Você sai correndo, é a única saída que encontra... Como uma enterrada viva que quer destroçar o caixão em que se descobre encalacrada.
sábado, 9 de março de 2013
a dor de parir
Todos os dias sinto a dor de parir, mesmo sem nunca
ter parido; na verdade, sinto a dor de existir, e é uma dor fina, cheia de
contrações. Não sou machista, não sou feminista, sou mulher. Não levanto
bandeiras, mas estou aprendendo a me defender e constato,a cada dia, uma
fortaleza que não sabia que tinha: consigo viver dia a dia e não morrer antes
da hora, isso é grandioso demais para um corpo e uma alma sensíveis diante de
um mundo que não é nem um pouco sutil. Hoje mesmo senti a dor de parir, e foi
fina, intercalada; a cada contração eu pensava que iria morrer. Nasço todos os
dias depois dessa dor.
segunda-feira, 4 de março de 2013
de todas as sensações
Lembro que meu corpo
congelava, congelava, e eu tremia, tremia muito. Eu sentia dentro de mim a
certeza da morte. E o maior medo do mundo, eu me pelava de medo. Sentia que era
chegada a minha vez, era a hora de "descobrir", como disse um personagem
de Mastroianni num filme de Zurlini. Partilhar a experiência da morte? Como?

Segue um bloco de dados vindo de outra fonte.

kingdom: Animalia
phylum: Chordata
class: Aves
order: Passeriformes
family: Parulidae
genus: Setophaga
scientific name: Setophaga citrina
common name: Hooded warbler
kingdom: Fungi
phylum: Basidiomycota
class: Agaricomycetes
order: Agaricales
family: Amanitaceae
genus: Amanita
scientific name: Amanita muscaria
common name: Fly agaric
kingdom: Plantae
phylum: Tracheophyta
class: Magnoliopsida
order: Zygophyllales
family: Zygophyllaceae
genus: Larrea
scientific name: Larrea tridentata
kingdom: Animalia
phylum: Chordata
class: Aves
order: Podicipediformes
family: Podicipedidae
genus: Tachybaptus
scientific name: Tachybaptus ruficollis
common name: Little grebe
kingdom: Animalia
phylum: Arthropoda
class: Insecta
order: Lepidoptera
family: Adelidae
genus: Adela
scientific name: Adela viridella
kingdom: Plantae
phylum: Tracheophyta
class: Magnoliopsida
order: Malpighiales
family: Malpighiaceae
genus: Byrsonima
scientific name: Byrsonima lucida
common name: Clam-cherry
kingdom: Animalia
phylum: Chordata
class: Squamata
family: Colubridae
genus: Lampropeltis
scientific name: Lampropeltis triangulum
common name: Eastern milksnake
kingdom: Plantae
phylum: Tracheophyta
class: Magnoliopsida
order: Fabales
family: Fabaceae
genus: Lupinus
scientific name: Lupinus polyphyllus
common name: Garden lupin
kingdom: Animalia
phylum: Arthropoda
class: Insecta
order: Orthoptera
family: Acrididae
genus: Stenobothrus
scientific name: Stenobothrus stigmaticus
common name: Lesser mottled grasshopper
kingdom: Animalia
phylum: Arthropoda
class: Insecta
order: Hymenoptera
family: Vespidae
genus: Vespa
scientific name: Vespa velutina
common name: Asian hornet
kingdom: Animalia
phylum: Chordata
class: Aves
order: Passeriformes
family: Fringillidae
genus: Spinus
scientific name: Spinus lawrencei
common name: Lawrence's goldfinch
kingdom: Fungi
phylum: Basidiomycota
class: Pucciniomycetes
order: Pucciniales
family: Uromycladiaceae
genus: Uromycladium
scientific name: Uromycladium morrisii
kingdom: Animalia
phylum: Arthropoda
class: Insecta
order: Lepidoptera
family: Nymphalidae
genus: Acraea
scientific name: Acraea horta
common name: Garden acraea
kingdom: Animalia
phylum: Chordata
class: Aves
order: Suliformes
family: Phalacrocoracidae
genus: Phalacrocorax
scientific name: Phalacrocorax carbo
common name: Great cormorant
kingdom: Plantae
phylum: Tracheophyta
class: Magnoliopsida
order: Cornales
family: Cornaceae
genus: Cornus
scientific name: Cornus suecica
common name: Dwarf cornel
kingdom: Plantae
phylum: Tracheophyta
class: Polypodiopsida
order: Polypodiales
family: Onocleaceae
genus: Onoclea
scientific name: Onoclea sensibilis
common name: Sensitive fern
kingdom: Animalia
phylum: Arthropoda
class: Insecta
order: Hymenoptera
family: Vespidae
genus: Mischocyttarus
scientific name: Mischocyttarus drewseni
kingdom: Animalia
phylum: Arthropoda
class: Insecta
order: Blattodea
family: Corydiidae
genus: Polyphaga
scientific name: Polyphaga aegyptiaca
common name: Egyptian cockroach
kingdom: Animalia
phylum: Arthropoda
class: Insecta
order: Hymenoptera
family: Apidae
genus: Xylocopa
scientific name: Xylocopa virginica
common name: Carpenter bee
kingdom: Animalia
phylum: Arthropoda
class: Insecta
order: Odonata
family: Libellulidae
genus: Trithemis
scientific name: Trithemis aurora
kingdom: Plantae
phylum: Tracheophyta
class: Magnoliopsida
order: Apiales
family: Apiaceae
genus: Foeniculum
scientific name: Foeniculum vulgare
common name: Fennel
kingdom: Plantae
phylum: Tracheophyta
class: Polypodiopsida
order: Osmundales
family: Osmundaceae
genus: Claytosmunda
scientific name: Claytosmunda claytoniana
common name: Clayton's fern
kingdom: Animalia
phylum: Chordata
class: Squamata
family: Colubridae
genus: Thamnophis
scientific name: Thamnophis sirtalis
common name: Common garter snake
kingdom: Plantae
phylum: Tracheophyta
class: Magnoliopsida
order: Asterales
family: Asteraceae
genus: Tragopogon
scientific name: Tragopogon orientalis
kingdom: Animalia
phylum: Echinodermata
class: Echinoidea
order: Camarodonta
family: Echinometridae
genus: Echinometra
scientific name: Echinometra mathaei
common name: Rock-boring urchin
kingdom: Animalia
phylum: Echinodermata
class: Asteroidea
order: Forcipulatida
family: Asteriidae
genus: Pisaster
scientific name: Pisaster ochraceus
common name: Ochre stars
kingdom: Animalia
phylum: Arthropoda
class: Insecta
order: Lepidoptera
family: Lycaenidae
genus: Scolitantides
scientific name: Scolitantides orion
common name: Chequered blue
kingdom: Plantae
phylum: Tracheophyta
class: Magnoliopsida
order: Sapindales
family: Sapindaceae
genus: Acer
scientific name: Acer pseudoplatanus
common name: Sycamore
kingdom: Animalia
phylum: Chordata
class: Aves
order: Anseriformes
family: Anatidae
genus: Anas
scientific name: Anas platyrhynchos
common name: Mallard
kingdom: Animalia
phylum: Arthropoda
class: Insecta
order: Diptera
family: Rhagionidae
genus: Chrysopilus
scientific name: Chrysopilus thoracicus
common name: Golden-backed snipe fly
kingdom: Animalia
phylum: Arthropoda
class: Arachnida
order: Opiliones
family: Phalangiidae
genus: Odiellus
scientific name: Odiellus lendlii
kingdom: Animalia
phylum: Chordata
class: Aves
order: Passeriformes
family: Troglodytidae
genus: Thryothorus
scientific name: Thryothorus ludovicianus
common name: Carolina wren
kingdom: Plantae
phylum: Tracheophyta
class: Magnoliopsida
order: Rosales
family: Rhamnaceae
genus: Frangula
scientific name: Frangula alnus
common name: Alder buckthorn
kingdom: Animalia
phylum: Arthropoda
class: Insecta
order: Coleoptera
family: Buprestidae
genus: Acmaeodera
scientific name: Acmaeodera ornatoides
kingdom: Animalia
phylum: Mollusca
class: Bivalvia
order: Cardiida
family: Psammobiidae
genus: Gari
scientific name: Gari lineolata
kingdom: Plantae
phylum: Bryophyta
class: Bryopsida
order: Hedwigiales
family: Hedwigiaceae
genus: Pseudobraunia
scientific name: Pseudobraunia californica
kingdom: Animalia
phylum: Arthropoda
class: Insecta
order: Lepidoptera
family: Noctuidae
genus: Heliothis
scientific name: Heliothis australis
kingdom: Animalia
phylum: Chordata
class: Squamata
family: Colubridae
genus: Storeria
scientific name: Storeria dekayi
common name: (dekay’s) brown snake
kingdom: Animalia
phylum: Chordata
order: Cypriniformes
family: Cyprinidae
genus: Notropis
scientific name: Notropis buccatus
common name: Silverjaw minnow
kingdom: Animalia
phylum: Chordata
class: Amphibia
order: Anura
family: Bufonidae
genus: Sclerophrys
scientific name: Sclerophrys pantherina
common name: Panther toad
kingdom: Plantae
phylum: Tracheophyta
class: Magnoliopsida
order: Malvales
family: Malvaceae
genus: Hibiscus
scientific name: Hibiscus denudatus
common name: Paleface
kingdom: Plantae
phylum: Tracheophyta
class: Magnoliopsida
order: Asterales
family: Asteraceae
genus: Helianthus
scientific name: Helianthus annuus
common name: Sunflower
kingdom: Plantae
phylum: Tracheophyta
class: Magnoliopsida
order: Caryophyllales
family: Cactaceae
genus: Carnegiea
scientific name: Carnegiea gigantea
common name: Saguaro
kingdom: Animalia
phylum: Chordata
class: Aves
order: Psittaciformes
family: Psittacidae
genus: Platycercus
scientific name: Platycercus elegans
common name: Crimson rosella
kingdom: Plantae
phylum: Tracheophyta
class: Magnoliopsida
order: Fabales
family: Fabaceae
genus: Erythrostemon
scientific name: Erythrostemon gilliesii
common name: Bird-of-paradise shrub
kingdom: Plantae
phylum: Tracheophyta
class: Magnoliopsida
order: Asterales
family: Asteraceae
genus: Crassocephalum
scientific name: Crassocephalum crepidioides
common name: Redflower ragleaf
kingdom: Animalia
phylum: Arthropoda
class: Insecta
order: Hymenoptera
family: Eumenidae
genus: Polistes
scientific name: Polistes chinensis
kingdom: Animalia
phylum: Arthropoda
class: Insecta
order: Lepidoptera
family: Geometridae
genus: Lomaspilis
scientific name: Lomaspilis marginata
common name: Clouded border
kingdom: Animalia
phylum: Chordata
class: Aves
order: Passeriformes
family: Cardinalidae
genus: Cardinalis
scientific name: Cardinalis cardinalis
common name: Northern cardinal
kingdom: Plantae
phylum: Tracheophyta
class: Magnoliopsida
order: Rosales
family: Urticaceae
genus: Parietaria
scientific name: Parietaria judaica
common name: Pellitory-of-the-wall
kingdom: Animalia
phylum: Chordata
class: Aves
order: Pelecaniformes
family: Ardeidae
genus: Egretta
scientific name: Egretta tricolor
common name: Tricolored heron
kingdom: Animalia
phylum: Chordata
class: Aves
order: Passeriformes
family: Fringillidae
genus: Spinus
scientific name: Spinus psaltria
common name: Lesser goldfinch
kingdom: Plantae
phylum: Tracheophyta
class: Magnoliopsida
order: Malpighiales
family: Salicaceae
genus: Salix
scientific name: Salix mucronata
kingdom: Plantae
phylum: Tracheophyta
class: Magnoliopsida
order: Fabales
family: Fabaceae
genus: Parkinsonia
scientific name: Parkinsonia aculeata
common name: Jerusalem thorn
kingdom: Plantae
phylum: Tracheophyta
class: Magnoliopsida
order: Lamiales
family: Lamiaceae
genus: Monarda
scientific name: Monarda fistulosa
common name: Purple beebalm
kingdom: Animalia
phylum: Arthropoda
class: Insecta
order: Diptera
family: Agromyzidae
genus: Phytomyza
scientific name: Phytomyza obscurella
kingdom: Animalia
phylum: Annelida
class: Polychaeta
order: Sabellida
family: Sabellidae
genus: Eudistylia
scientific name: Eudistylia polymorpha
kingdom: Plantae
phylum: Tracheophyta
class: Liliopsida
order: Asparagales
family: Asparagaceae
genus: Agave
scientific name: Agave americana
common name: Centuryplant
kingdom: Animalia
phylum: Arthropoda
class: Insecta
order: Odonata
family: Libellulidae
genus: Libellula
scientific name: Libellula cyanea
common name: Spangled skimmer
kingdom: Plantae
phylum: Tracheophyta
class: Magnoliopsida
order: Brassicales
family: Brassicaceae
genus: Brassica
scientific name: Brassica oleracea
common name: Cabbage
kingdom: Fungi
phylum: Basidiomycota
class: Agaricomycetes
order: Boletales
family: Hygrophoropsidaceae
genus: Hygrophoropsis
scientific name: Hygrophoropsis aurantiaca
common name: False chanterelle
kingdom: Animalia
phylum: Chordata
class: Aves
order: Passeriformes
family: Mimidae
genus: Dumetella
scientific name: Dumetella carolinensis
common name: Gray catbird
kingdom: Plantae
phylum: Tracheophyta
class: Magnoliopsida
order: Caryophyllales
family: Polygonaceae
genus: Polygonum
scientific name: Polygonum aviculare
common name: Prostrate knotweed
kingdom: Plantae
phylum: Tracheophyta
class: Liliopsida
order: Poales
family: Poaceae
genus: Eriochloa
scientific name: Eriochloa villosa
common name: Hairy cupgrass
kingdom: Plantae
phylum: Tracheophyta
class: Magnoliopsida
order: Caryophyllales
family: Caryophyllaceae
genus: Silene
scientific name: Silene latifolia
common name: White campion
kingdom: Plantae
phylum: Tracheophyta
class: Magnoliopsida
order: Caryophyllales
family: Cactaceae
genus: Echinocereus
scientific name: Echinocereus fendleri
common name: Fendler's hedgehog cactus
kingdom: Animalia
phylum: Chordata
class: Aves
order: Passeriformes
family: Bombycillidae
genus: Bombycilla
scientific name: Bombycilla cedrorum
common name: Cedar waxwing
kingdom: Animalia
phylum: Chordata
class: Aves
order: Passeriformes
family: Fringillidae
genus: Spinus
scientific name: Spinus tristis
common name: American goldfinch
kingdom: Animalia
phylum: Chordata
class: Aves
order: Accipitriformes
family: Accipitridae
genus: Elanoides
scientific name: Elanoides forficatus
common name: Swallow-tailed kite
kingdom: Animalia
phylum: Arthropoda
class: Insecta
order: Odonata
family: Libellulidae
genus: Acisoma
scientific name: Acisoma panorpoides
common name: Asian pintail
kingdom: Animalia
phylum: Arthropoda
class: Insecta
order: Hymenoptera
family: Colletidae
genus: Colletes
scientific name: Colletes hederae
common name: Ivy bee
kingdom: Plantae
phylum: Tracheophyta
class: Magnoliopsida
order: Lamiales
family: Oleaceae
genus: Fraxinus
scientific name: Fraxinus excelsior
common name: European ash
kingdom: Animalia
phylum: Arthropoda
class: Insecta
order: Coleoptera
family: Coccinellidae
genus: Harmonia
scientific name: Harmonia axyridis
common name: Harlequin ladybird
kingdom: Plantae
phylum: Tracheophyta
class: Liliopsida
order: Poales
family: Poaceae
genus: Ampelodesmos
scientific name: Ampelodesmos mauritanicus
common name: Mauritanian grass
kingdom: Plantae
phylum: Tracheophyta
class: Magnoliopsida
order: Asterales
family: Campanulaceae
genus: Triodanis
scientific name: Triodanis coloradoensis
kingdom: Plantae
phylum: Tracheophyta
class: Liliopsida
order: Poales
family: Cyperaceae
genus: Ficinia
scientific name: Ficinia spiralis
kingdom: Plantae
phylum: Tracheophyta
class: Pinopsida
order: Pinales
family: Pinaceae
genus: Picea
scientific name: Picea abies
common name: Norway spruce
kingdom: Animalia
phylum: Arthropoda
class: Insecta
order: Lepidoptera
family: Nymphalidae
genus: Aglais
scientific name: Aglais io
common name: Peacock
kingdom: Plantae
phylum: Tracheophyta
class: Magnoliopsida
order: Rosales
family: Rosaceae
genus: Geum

Com que linguagem? Impossível. Isso especulava Borges, enquanto que na minha
infância mãe respondia me contando aquela história das duas comadres que
combinaram contar como é lá quando uma delas morrer. Uma morre primeiro e vem
contar como é lá; mas apenas diz: "Lá é lá, cá é cá". Portanto, mãe
antecedeu Borges nas minhas leituras, ao me relatar esse causo: não há como
partilhar essa experiência, pois ainda não morremos; e mesmo morrendo,
acredito, também não contaremos, faremos como a comadre da história. Não há
como partilhar o incognoscível. Eu sabia disso na cama daquele hospital,
tremendo igual a uma vara verde, e congelando, congelando por dentro. Mãe perto de mim, forte, séria,
pegando em minha mão, perguntava ao médico por que eu tremia, por que meu corpo
estava todo frio. Mas o médico era longínquo e não respondeu nada. "Mas o
que é que eu tenho?" Eu perguntava, nervosa e chorando... "Eu estou
congelando por dentro, eu vou morrer". Enquanto isso, o médico escrevia
numa receita azul, friamente, como geladeira ligada no máximo. Eu disse,
chorando, de novo que estava morrendo, fiz um testamento oral para mãe, e o
médico mandou me botarem no balão de oxigênio. Pensei "é o fim
mesmo", pois toda vez que alguém em Andaraí vai para o balão de oxigênio é
difícil voltar. Esperei a Passagem, mas pedi ajuda a muitos espíritos, pedi
para adiarem o dia, a data, o momento. Passei três horas nesse transe de ir ou
não ir, viver ou morrer. Mãe firme, segurando minha mão, rezando para seus
santos que nunca lhe faltaram: São Cosme e São Damião.
Não sei porque estou relatando, em detalhes, isso aqui. Talvez por conta de uma sensação imensa de solidão; essa solidão de saber-se vivo, sempre temporariamente, sempre temporariamente.
Não sei porque estou relatando, em detalhes, isso aqui. Talvez por conta de uma sensação imensa de solidão; essa solidão de saber-se vivo, sempre temporariamente, sempre temporariamente.
sexta-feira, 1 de março de 2013
poesia voando
Nada pior de que um poeta desinspirado. Quando a poesia não lhe procura, deixe-a em paz, não fique correndo atrás dela, mendigando verso. Espere a hora certa, ela vai chegar, ela vai tocar você, na maioria das vezes quando você nem espera. Por isso ande sempre com um papel: a Poesia não tem tempo a perder, não vai esperar você correr atrás de um papel e de uma caneta, ela tem pressa, é fugaz, etérea, quase imperceptível: voa no ar. Poesia é presença fina. Descortina-se em ventos invisíveis, toca-lhe a alma, lhe deixa embrigado, e vai embora. Só Deus sabe quando ela voltará. Não seja ansioso, espere; pois que não há nada pior de que um poeta desinspirado.